Luxury property owners throw in the towel after extremely dismal Q1

Posh homes were sold at loss-making prices.

A number of luxury homeowners who had been previously holding out for higher property prices had finally thrown in the towel in the first quarter of the year.

A report by Colliers noted that a number of luxury and super-luxury homes were sold at loss-making prices in Q1, as prices of luxury and super-luxury apartments slipped 3.7% to average at $2,746 per sq ft by the end of March 2015.

“Some homeowners who were previously holding out for higher prices also softened their stances. This is particularly evident in owners of luxury and super-luxury homes, especially those with multiple properties acquired in 2007 at the peak of the property boom before the financial crisis,” stated Colliers.

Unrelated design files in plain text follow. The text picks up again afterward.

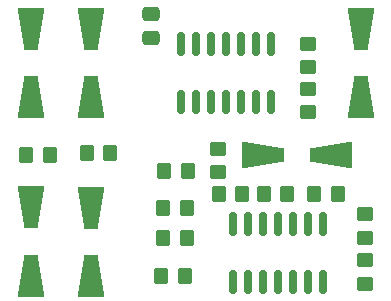
<source format=gbr>
G04 #@! TF.GenerationSoftware,KiCad,Pcbnew,8.0.0-rc2-192-gade987c101*
G04 #@! TF.CreationDate,2024-01-30T18:43:20+01:00*
G04 #@! TF.ProjectId,xDuinoRail-Breakout-RailcomDetect,78447569-6e6f-4526-9169-6c2d42726561,rev?*
G04 #@! TF.SameCoordinates,Original*
G04 #@! TF.FileFunction,Paste,Top*
G04 #@! TF.FilePolarity,Positive*
%FSLAX46Y46*%
G04 Gerber Fmt 4.6, Leading zero omitted, Abs format (unit mm)*
G04 Created by KiCad (PCBNEW 8.0.0-rc2-192-gade987c101) date 2024-01-30 18:43:20*
%MOMM*%
%LPD*%
G01*
G04 APERTURE LIST*
G04 Aperture macros list*
%AMRoundRect*
0 Rectangle with rounded corners*
0 $1 Rounding radius*
0 $2 $3 $4 $5 $6 $7 $8 $9 X,Y pos of 4 corners*
0 Add a 4 corners polygon primitive as box body*
4,1,4,$2,$3,$4,$5,$6,$7,$8,$9,$2,$3,0*
0 Add four circle primitives for the rounded corners*
1,1,$1+$1,$2,$3*
1,1,$1+$1,$4,$5*
1,1,$1+$1,$6,$7*
1,1,$1+$1,$8,$9*
0 Add four rect primitives between the rounded corners*
20,1,$1+$1,$2,$3,$4,$5,0*
20,1,$1+$1,$4,$5,$6,$7,0*
20,1,$1+$1,$6,$7,$8,$9,0*
20,1,$1+$1,$8,$9,$2,$3,0*%
%AMOutline4P*
0 Free polygon, 4 corners , with rotation*
0 The origin of the aperture is its center*
0 number of corners: always 4*
0 $1 to $8 corner X, Y*
0 $9 Rotation angle, in degrees counterclockwise*
0 create outline with 4 corners*
4,1,4,$1,$2,$3,$4,$5,$6,$7,$8,$1,$2,$9*%
G04 Aperture macros list end*
%ADD10RoundRect,0.250000X0.350000X0.450000X-0.350000X0.450000X-0.350000X-0.450000X0.350000X-0.450000X0*%
%ADD11RoundRect,0.250000X-0.350000X-0.450000X0.350000X-0.450000X0.350000X0.450000X-0.350000X0.450000X0*%
%ADD12RoundRect,0.250000X0.450000X-0.350000X0.450000X0.350000X-0.450000X0.350000X-0.450000X-0.350000X0*%
%ADD13Outline4P,-1.800000X-1.150000X1.800000X-0.550000X1.800000X0.550000X-1.800000X1.150000X90.000000*%
%ADD14Outline4P,-1.800000X-1.150000X1.800000X-0.550000X1.800000X0.550000X-1.800000X1.150000X270.000000*%
%ADD15RoundRect,0.250000X-0.450000X0.350000X-0.450000X-0.350000X0.450000X-0.350000X0.450000X0.350000X0*%
%ADD16RoundRect,0.150000X0.150000X-0.825000X0.150000X0.825000X-0.150000X0.825000X-0.150000X-0.825000X0*%
%ADD17RoundRect,0.250000X-0.475000X0.337500X-0.475000X-0.337500X0.475000X-0.337500X0.475000X0.337500X0*%
%ADD18Outline4P,-1.800000X-1.150000X1.800000X-0.550000X1.800000X0.550000X-1.800000X1.150000X0.000000*%
%ADD19Outline4P,-1.800000X-1.150000X1.800000X-0.550000X1.800000X0.550000X-1.800000X1.150000X180.000000*%
G04 APERTURE END LIST*
D10*
G04 #@! TO.C,R2403*
X160385000Y-112395000D03*
X158385000Y-112395000D03*
G04 #@! TD*
D11*
G04 #@! TO.C,R2402*
X152077500Y-101922500D03*
X154077500Y-101922500D03*
G04 #@! TD*
D12*
G04 #@! TO.C,R2304*
X175647800Y-113012700D03*
X175647800Y-111012700D03*
G04 #@! TD*
D13*
G04 #@! TO.C,D2301*
X175260000Y-97240000D03*
D14*
X175260000Y-91440000D03*
G04 #@! TD*
D15*
G04 #@! TO.C,R301*
X163195000Y-103600000D03*
X163195000Y-101600000D03*
G04 #@! TD*
D10*
G04 #@! TO.C,R2406*
X160532200Y-109176500D03*
X158532200Y-109176500D03*
G04 #@! TD*
D11*
G04 #@! TO.C,R302*
X163252200Y-105410000D03*
X165252200Y-105410000D03*
G04 #@! TD*
D14*
G04 #@! TO.C,D2403*
X152400000Y-91440000D03*
D13*
X152400000Y-97240000D03*
G04 #@! TD*
D12*
G04 #@! TO.C,R2303*
X175647800Y-109107700D03*
X175647800Y-107107700D03*
G04 #@! TD*
D11*
G04 #@! TO.C,R2305*
X171355000Y-105410000D03*
X173355000Y-105410000D03*
G04 #@! TD*
D15*
G04 #@! TO.C,R2302*
X170815000Y-96520000D03*
X170815000Y-98520000D03*
G04 #@! TD*
D13*
G04 #@! TO.C,D2404*
X147320000Y-97240000D03*
D14*
X147320000Y-91440000D03*
G04 #@! TD*
D13*
G04 #@! TO.C,D2401*
X147320000Y-112350000D03*
D14*
X147320000Y-106550000D03*
G04 #@! TD*
D16*
G04 #@! TO.C,U2401*
X164465000Y-112900000D03*
X165735000Y-112900000D03*
X167005000Y-112900000D03*
X168275000Y-112900000D03*
X169545000Y-112900000D03*
X170815000Y-112900000D03*
X172085000Y-112900000D03*
X172085000Y-107950000D03*
X170815000Y-107950000D03*
X169545000Y-107950000D03*
X168275000Y-107950000D03*
X167005000Y-107950000D03*
X165735000Y-107950000D03*
X164465000Y-107950000D03*
G04 #@! TD*
D11*
G04 #@! TO.C,R2404*
X158655000Y-103505000D03*
X160655000Y-103505000D03*
G04 #@! TD*
D16*
G04 #@! TO.C,U2501*
X160020000Y-97660000D03*
X161290000Y-97660000D03*
X162560000Y-97660000D03*
X163830000Y-97660000D03*
X165100000Y-97660000D03*
X166370000Y-97660000D03*
X167640000Y-97660000D03*
X167640000Y-92710000D03*
X166370000Y-92710000D03*
X165100000Y-92710000D03*
X163830000Y-92710000D03*
X162560000Y-92710000D03*
X161290000Y-92710000D03*
X160020000Y-92710000D03*
G04 #@! TD*
D17*
G04 #@! TO.C,C2301*
X157480000Y-90170000D03*
X157480000Y-92245000D03*
G04 #@! TD*
D10*
G04 #@! TO.C,R2401*
X148952500Y-102144700D03*
X146952500Y-102144700D03*
G04 #@! TD*
D15*
G04 #@! TO.C,R2301*
X170815000Y-92710000D03*
X170815000Y-94710000D03*
G04 #@! TD*
D18*
G04 #@! TO.C,D2302*
X166969500Y-102105000D03*
D19*
X172769500Y-102105000D03*
G04 #@! TD*
D11*
G04 #@! TO.C,R303*
X167062200Y-105410000D03*
X169062200Y-105410000D03*
G04 #@! TD*
D14*
G04 #@! TO.C,D2402*
X152400000Y-106595000D03*
D13*
X152400000Y-112395000D03*
G04 #@! TD*
D10*
G04 #@! TO.C,R2405*
X160532200Y-106636500D03*
X158532200Y-106636500D03*
G04 #@! TD*
M02*

</source>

For instance, a 2,626 sq ft luxury condominium unit at The Coast at Sentosa Cove was sold in January for about $3.13m or just $1,190 per sq ft.

This price is about $1.21 million below the original purchase price of $4.34 million or $1,653 per sq ft that the seller paid in March 2007, according to the URA’s Real Estate Information System (REALIS) caveats.

Another stark example was the sale of a 6,017 sq ft two-storey penthouse at St Regis Residences on Tanglin Road, which was sold in February at a price of $12.20m.

The seller booked a loss of $15.80m, the biggest loss ever made on an apartment sale in Singapore.

“Prices of luxury and super-luxury apartments that have moderated by some 7.4% in 2014 and 3.7% in 1Q 2015 may slide by a steeper 10% to 15% in 2015,” warned Colliers.